When Is Yellow A Problem?

A lot of questions this past two weeks about yellow corn.  We have several things going on. 

Here is the latest one, random yellow plants throughout the field without any pattern.  This one is easy.  It is surfactant burn from post emergent glyphosate applications.  The surfactant is what the chemical manufacturers use to carry the active ingredient, in this case glyphosate.  Different manufacturers use different surfactants, not an issue, generally the newer surfactants are safer.  But this year we had the perfect storm for surfactant burn.

A lot of corn was sprayed last week because the week before most sprayers were busy the week before applying fungicides to winter wheat.  And good spraying days have been few and far between the whole season.  This corn was growing rapidly and pushing the upper limit of safety for glyphosate application.  We don't talk about the upper limit very much because glyphosate tolerant corn is hardly ever injured.  We will get some injury though if the cuticle, or skin, of the corn plant is in a delicate condition.  The corn has delicate cuticles this year because it has not been hot and dry.  Corn skin is like human skin.  Expose it to sunshine and dry conditions and it will get tough.  Humid and cloudy weather keeps the skin more delicate.  Sensitive cuticles will react with the surfactant and bleach yellow.  It is a temporary condition which will disappear in a week as new leaves emerge from the whorl and for this reason the yield impact will be negligible.
Some hybrids do not show this flash because their genetic disposition leads them to create thicker cuticles.  It is the same as some humans have fair skin which burns easily and some humans have dark skin which does not burn as quick.  Does this mean much?  Not to a corn plant.  Not much to a human either unless you are very fair skinned and want to stay outside your entire life.

One last comment.
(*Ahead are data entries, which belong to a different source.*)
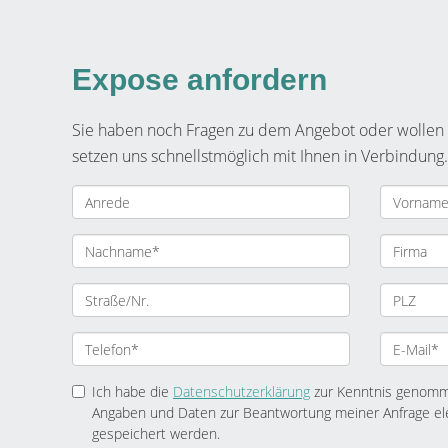
Expose anfordern
Sie haben noch Fragen zu dem Angebot oder wollen e
setzen uns schnellstmöglich mit Ihnen in Verbindung.
Ich habe die
Datenschutzerklärung
zur Kenntnis genomme
Angaben und Daten zur Beantwortung meiner Anfrage el
gespeichert werden.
The condition that also leads to thin cuticles is very rapid cell growth.  You can see a corn plant growing rapidly by looking at it's leaves.  If you see some twisting and curling, you can be sure is growing out of its shorts, like the plant below.

In the old days we would blame this on the dicamba or Banvel that was used on 100% of the corn crop in the 80's and 90's.  My old buddy Martin Harry would spend weeks holding hands and saying a prayer over corn fields that were a lot worse than this.   

A much more serious yellow can be seen in fields like this one.

This spring gave no room for error.  The trails through this corn were created by manure tankers.  You can even see cultivator trails on other fields.  Man made compaction and natures' compaction produced by pounding rains are showing up all over the place.  Compaction makes corn roots' lives miserable and starves the plant for oxygen.  Nutrient uptake and growth grind to a snails pace.  This is trouble that relects in the bin.

This is not so much compaction, but side hill seepage from a clay knoll.  Often clay knolls leach water out of their sides and the water will cause the corn to turn yellow too.  Same reason, lack of oxygen in the soil. 
The bad news is there is little we can do to make the corn feel better.  The good news is that 11 moths from now we get to try it all over again.